--- Excerpted text ---

★ ★ ★

Letter to the Editor:

The recent letter criticizing OPALCO’s solar efforts reflects a common misunderstanding of how clean energy planning works.

Yes, solar production peaks in summer and declines in winter. That’s no surprise—it’s how the sun works. But this isn’t a fatal flaw; it’s a known design parameter. OPALCO and the utility industry as a whole account for it in their planning. In fact, OPALCO explicitly includes battery storage in its resource strategy to shift energy across hours and days, and is actively exploring longer-duration storage technologies—such as flow batteries, and iron-air chemistries—that could help bridge seasonal gaps in the years ahead.

The claim that solar only produces “significant electricity for 3–4 months” is simply false. Even in our Pacific Northwest climate, solar provides useful energy for 7–8 months per year. The panels generate power even on cloudy days, and capacity factors west of the Cascades still exceed 15%—hardly “essentially none.”

Accusing OPALCO of deceit because its graphs don’t match one person’s personal demand pattern is misleading. The utility must plan for system-wide needs, not just one household. Their modeling incorporates full-year demand, market price volatility, backup power requirements, and future growth—including EV charging and electrified ferries.

The environmental claim also falls flat. Large-scale solar is among the lowest-impact energy sources available. It emits no pollution, involves no fuel combustion, and can be installed on low-value or disturbed land. Dual-use options such as grazing and pollinator habitat are increasingly common. By contrast, continued reliance on imported power—much of it fossil-based or constrained hydro—comes with real environmental and economic risks.

So here’s the real question for the letter writer: If not local solar, then where exactly do you think our power is going to come from? Should we burn more gas? Rely on markets during climate-driven energy crises? Or do nothing and watch prices and outages increase?

The letter closes by saying the project “sounds good but the benefits are not as they appear.” We’d argue the opposite: it’s time to stop dismissing real, working solutions just because they’re not perfect.

★ ★ ★

--- Work instruction ---
Answer these questions from the letter on OPALCO's solar efforts:
1. For how many months per year does solar provide useful energy in the Pacific Northwest?
2. Which longer-duration storage technologies is OPALCO exploring?
3. Which two examples of future growth does OPALCO's modeling include?
The records come from a separate source and bear no relation to the letter above.

--- Given entries ---
★ ★ ★

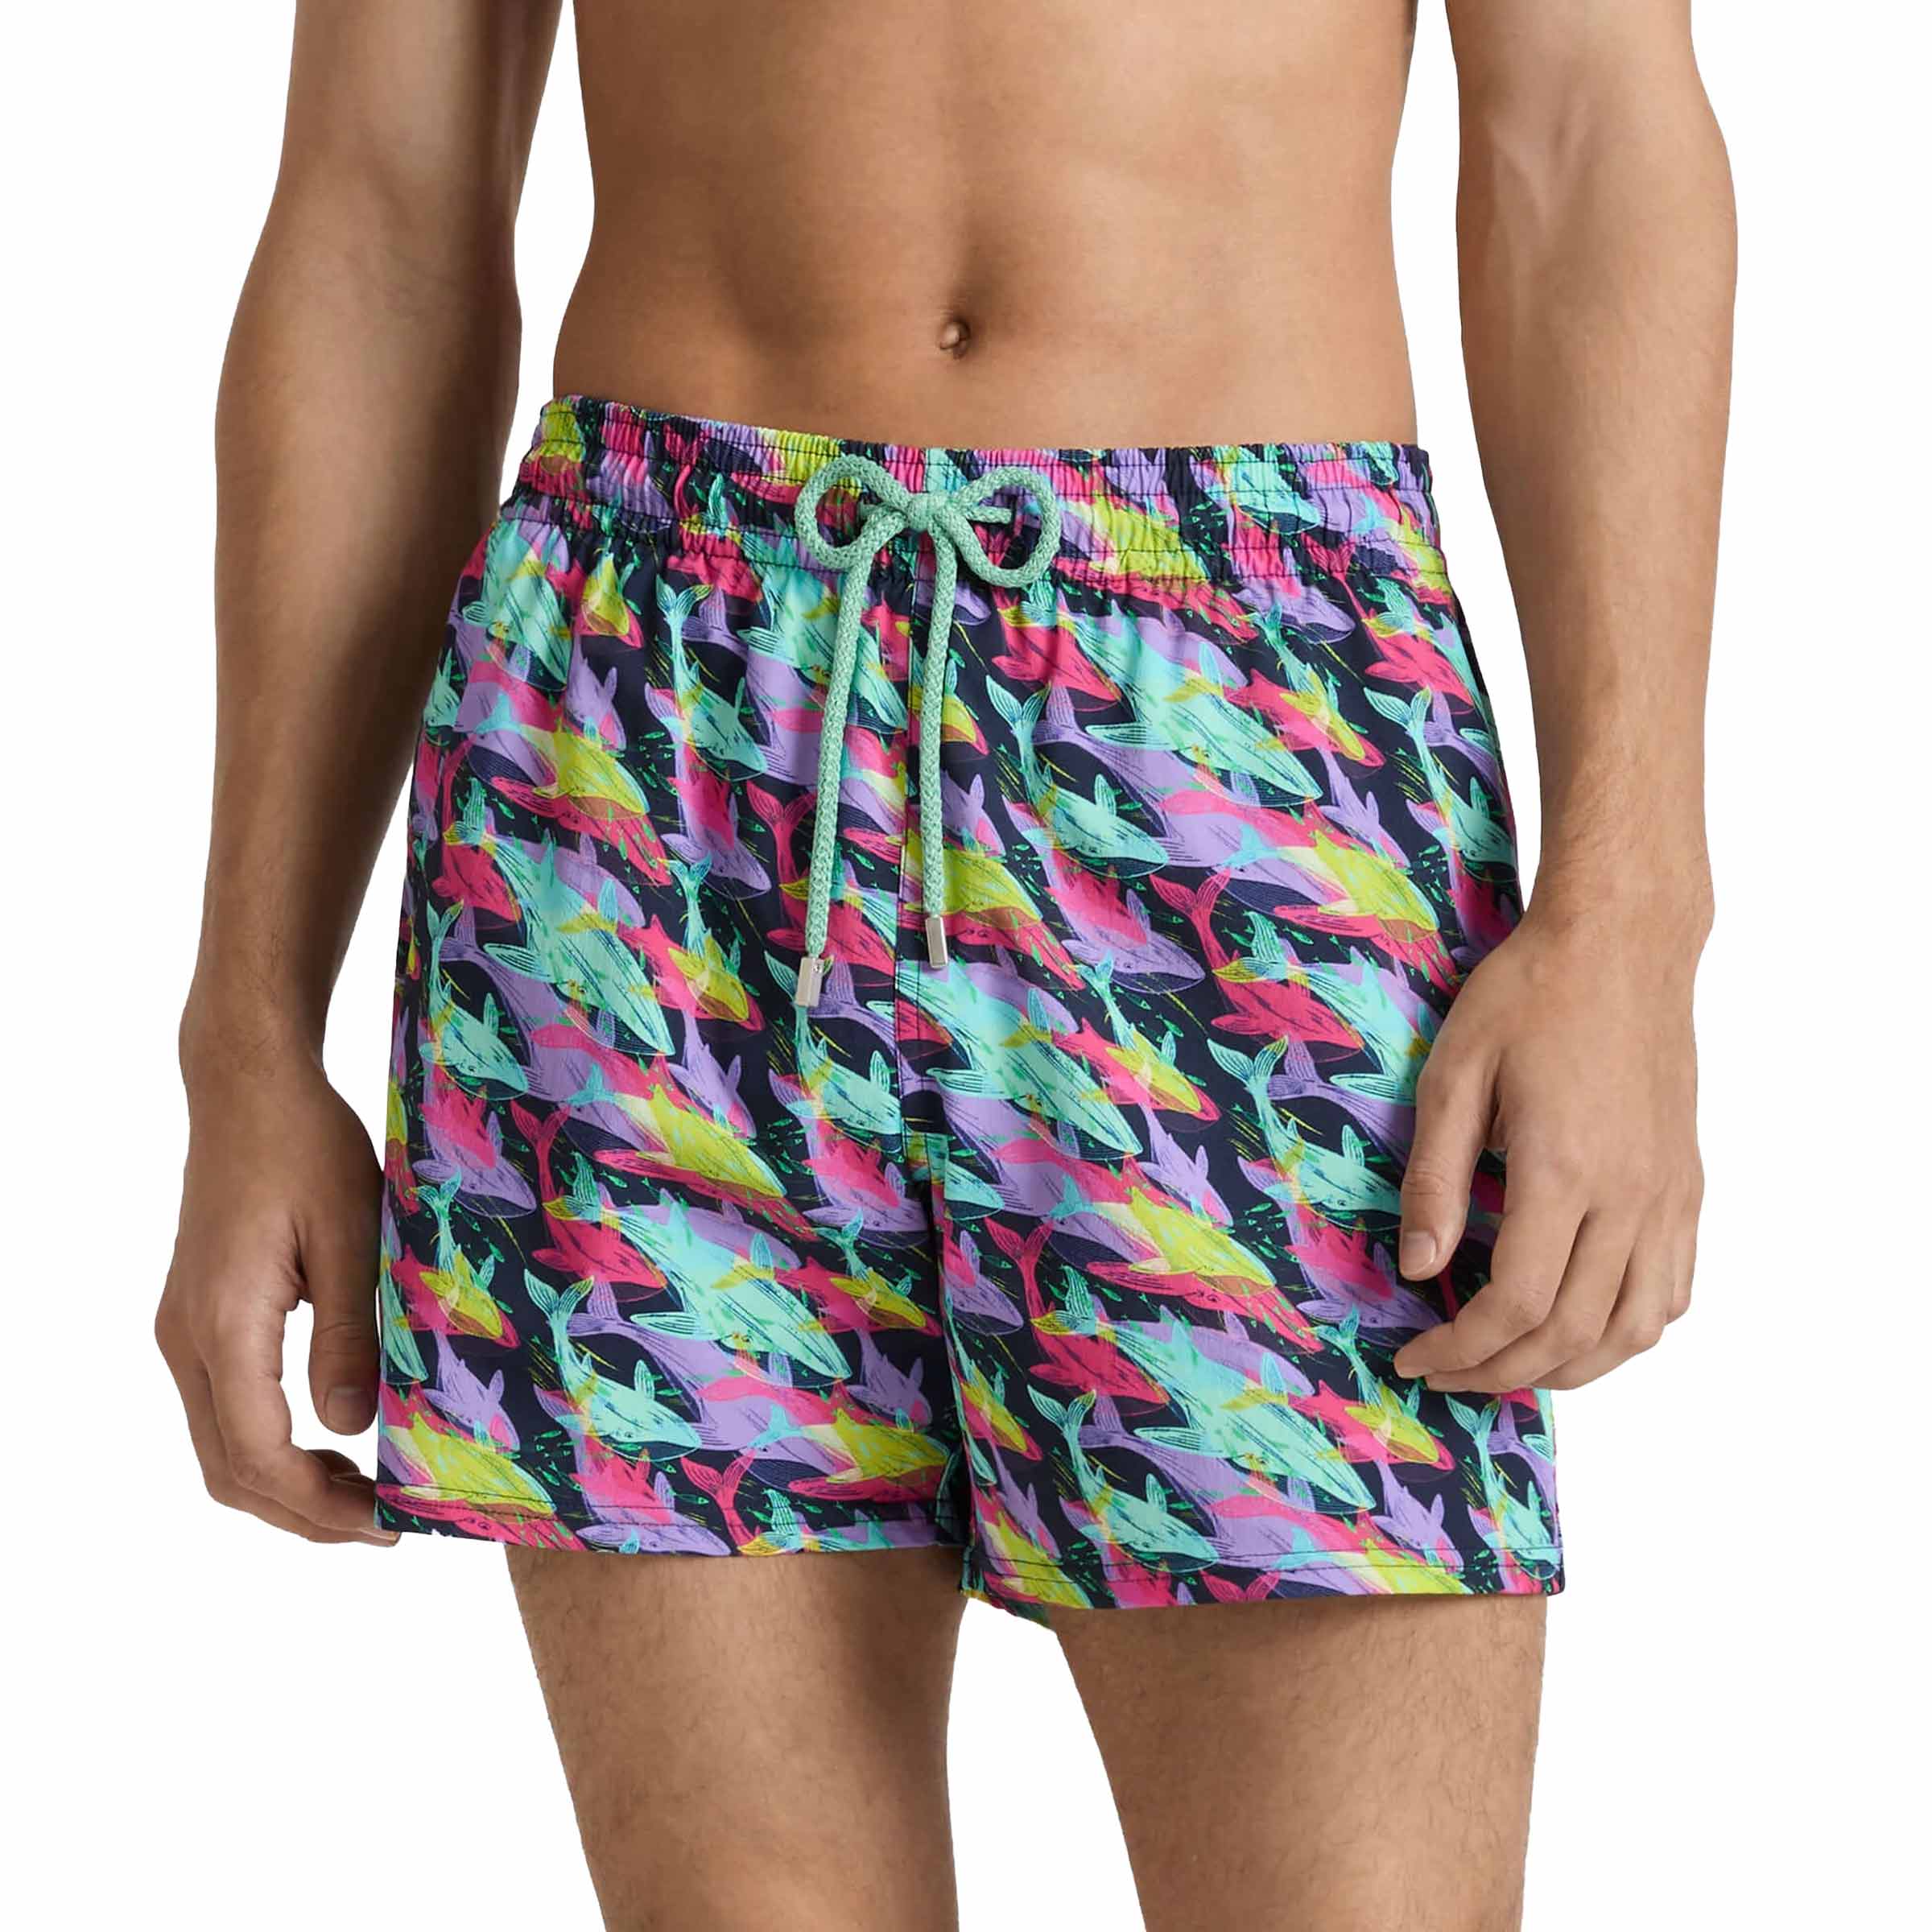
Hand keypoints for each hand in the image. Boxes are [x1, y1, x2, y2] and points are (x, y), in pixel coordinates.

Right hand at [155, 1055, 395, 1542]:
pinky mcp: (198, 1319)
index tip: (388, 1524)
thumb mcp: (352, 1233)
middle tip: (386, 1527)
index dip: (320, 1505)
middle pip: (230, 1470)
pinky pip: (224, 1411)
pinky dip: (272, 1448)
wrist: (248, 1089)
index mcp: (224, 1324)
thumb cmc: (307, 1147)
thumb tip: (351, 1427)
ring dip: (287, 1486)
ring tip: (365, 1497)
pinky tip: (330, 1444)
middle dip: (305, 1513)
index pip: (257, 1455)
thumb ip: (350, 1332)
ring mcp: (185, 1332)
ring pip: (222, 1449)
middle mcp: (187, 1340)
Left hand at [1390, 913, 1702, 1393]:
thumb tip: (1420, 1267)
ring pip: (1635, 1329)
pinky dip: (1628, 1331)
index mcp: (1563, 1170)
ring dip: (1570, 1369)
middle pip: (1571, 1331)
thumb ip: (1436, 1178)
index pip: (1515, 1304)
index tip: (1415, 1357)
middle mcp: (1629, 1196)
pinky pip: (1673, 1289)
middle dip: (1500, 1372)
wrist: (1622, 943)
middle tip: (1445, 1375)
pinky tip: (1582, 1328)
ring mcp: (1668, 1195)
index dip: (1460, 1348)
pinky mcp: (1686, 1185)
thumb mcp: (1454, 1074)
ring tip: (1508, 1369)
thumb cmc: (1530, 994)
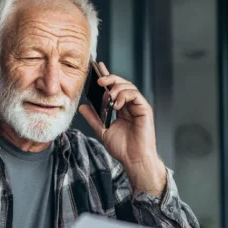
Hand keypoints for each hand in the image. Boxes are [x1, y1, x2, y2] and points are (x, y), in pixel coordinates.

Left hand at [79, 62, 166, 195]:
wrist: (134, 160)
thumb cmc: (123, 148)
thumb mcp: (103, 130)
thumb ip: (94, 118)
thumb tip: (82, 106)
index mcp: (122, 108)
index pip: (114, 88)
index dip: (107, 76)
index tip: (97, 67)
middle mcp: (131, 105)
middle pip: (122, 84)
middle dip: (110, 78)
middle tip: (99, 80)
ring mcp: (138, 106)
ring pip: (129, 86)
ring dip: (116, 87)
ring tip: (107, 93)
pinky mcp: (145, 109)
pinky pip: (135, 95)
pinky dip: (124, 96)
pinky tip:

★ ★ ★

--- The completed task ---
1. Seven to eight months.
2. Flow batteries and iron-air chemistries.
3. EV charging and electrified ferries.